Friday, January 13, 2012

How to Protect Your Skin From Sun Damage?

Sun damage can occur when you lay out in the sun to get a sun tan or anytime you over-expose your skin to the sun. A small amount of sunlight is needed for vitamin D production, but too much sun leads to various problems, including skin discoloration, premature wrinkles, age spots and life-threatening conditions like skin cancer. Practicing good skin care habits may help protect your skin from the harmful effects of the sun.
The sun emits ultraviolet A (UVA) and ultraviolet B rays (UVB). When UVA rays penetrate your skin, they cause early aging, with visible signs like wrinkles and sagging skin. This is because they damage a skin protein called collagen. This protein keeps your skin smooth and firm. When UVB rays reach your skin, they cause sunburns. According, recurrent sunburns can put you at risk for skin cancer.
Melanocytes are pigment-producing cells in your skin. They are responsible for giving your skin its color. The pigment produced by melanocytes is called melanin.
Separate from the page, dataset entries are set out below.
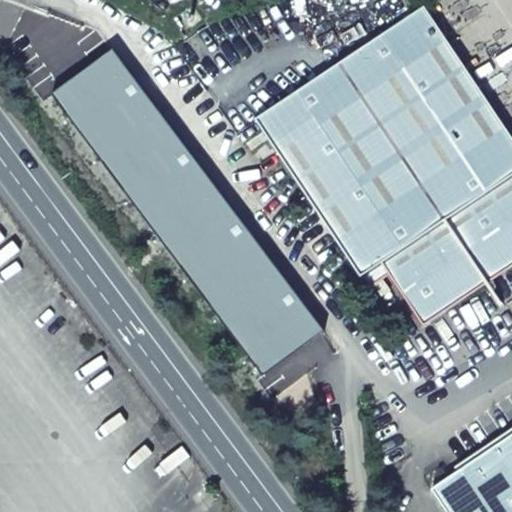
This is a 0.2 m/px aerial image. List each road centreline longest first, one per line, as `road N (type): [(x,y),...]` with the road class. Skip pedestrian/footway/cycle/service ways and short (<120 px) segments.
road 1 (secondary): [(290,511),(0,123)]
road 2 (secondary): [(0,157),(264,511)]
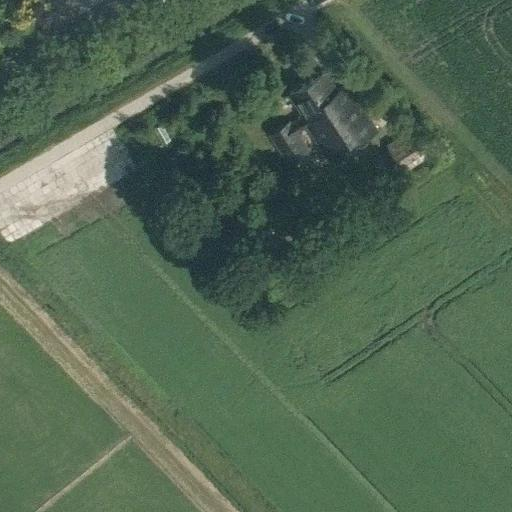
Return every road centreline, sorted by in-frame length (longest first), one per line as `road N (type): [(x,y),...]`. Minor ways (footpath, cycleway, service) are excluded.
road 1 (unclassified): [(0,183),(299,10)]
road 2 (tertiary): [(0,71),(125,0)]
When your skin is over-exposed to the sun, the melanocytes begin to produce excessive melanin to protect your skin from the harmful rays, resulting in skin discoloration in the form of age spots and/or freckles.
Protect your skin from the harmful effects of the sun by avoiding sunlight as much as you can. The sunlight is at its most intense between the hours of 10 in the morning and 3 in the afternoon. Avoid going out at this time, if you can. If you need to go outside, put on sunscreen lotion. Apply the lotion at least 30 minutes before you head outside because sunscreen needs time to be absorbed into your skin in order to provide adequate protection. Purchase sunscreen that offers both UVA and UVB protection, and has a sun protection factor (SPF) of at least 15.
Protective Clothing
You can also prevent your skin from sun damage by putting on clothing that protects your skin. Select clothing such as pants and shirts that cover a lot of skin and clothing that is made of a tight weave, as they provide better protection from the sun. Put on a wide-brimmed hat to avoid getting sun on your face. Protect your eyes from the sun with sunglasses that offer protection from the sun's UV rays.
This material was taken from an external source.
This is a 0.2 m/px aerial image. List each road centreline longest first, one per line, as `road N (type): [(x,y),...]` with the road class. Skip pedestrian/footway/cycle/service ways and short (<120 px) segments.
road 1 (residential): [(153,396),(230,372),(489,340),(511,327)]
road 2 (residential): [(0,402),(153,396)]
The American Academy of Dermatology suggests that changes in moles or spots on the skin may be indicative of skin cancer. Therefore, it is important to monitor changes that occur in any moles or patches of discolored skin you may have. Inspect changes in color, size, symmetry and border of these moles and other skin discolorations. If you notice any changes, contact your dermatologist immediately. Skin cancer has a high cure rate if detected early.